Historically, third parties have tended not to last in the US. They have generally been personality-driven (TR with Bull Moose, Wallace in '68, Perot in '92) rather than driven by policies or ideas. I believe the reasons are structural. The US isn't a parliamentary system, which means that we are voting for individuals and have the ability to choose divided government if we like. I believe the US's governmental structures, with many different levels of government, winner-take-all elections and (with the exception of the Presidency) a total lack of national voting, contributes to having a two-party system, with each party being a relatively big tent. [hey, no scoffing! it's true!]
This has advantages and disadvantages. The US's approach creates remarkable stability. The oldest political party in the world is the US Democratic party, which traces its origins back to Jefferson, and ultimately to the anti-federalists at the time of the founding. The Republican party is now over 150 years old, and were it not for the fact that the Whig party fell apart over slavery in the early 1850s (the Southern Whigs dropped out and the Northern Whigs became Republicans, on an anti-slavery free-labor free-market platform), we'd see the continuity from the Whigs to the Republicans. Now contrast this to the upheavals in France (now on its fifth republic, third since WWII), Italy (how many governments since WWII?), or Israel (where I believe no government has finished its term intact since the state was founded). Think of the hysteria after the last French election, when LePen came in second and qualified for a runoff with only 17% of the vote because the rest of the electorate fractured among 16 parties.
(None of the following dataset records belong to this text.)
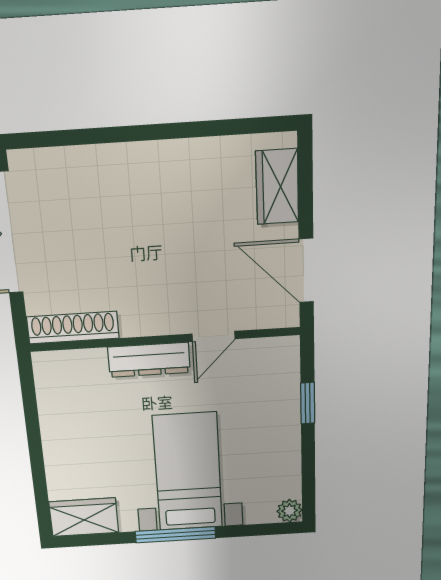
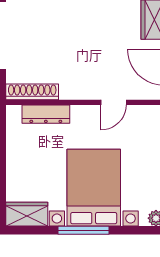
dresser: (149, 360) -> (46, 114), moved
bed with nightstands: (188, 472) -> (94, 188), width x1.36

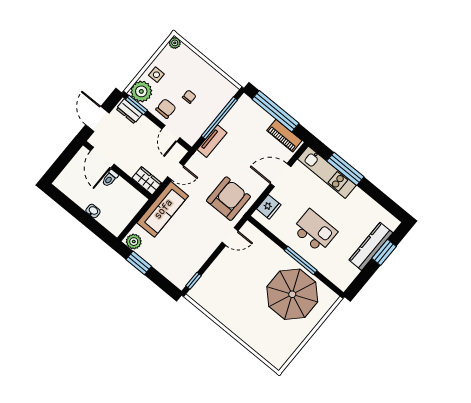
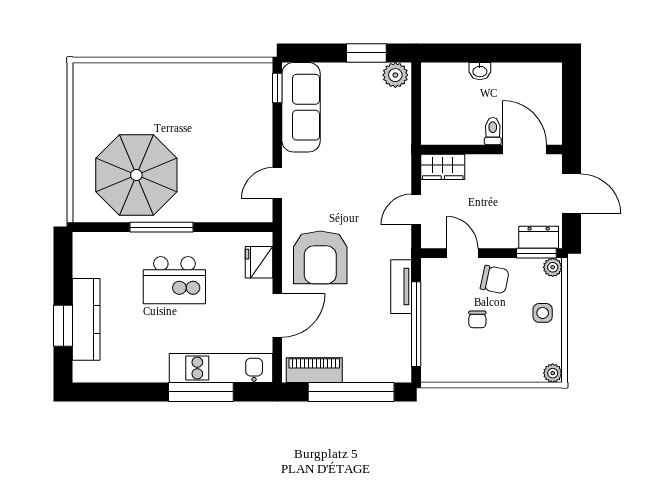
plant: (141, 91) -> (553, 267), width x0.53, depth x0.53
chair: (166, 109) -> (495, 280), turned -78
armchair: (229, 199) -> (320, 257), moved
sofa: (163, 209) -> (301, 107), moved, turned 180

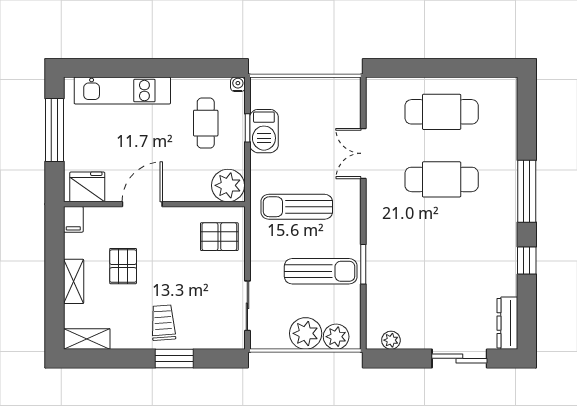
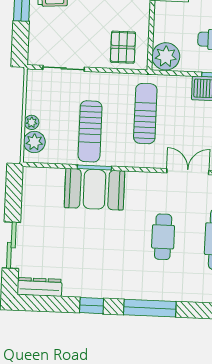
cafe table: (442, 179) -> (163, 237), width x0.73, depth x0.74
booth: (389, 263) -> (94, 189), added
plant: (306, 333) -> (32, 122), width x0.53, depth x0.53
plant: (391, 340) -> (29, 188), removed

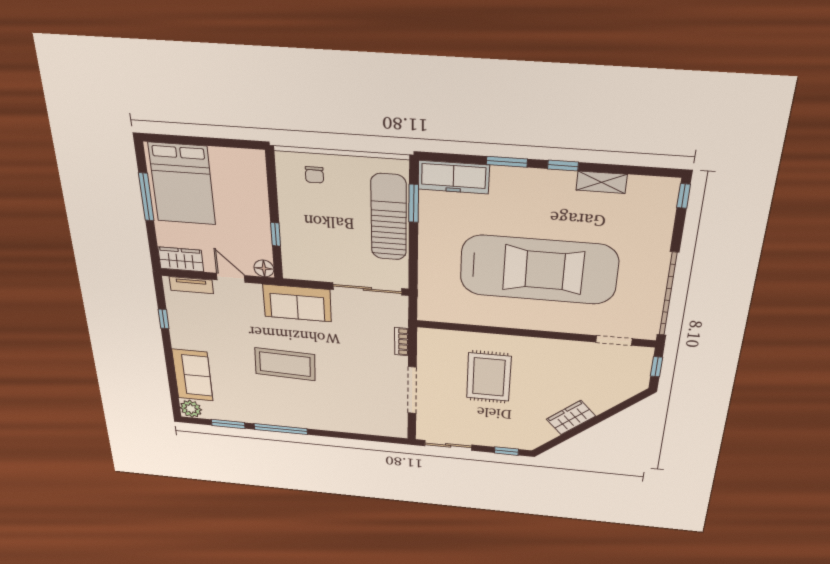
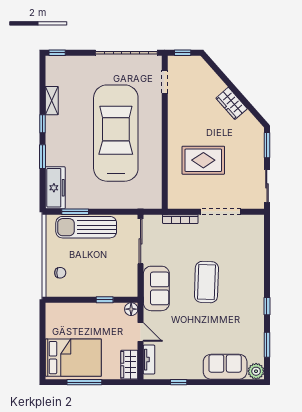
door: (231, 278) -> (141, 332), swing flipped
bookcase: (402, 342) -> (180, 219), width x1.56
coffee table: (285, 364) -> (206, 282), moved
window: (281, 429) -> (267, 306), width x0.46
window: (506, 451) -> (267, 145), width x1.50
Having lots of parties is a recipe for political gridlock and instability - plus, it empowers the extremists. At least in the US we have two big-tent parties where at least people speak the same language and understand each other even if they disagree. Introduce more parties and you'll see a lot more single-issue politics, less inclination to compromise, and a lot more under-the-table political horse trading.
Israel, for example, can't put stable governments together because something like 15 parties win seats. The biggest coalition partners have to "buy" enough seats from small parties to get a majority, and the small parties invariably have narrow agendas and big demands for patronage. That's what life looks like in a multiparty system. (The counter-example is the UK, which has had 3 parties for a while, but that seems to be the exception that proves the rule. And in recent decades the govt has always been Labour or Tories anyway).
Ultimately what we have in the US has evolved the way it has because it works, and has been proven to work quite well. It's not perfect, but what is?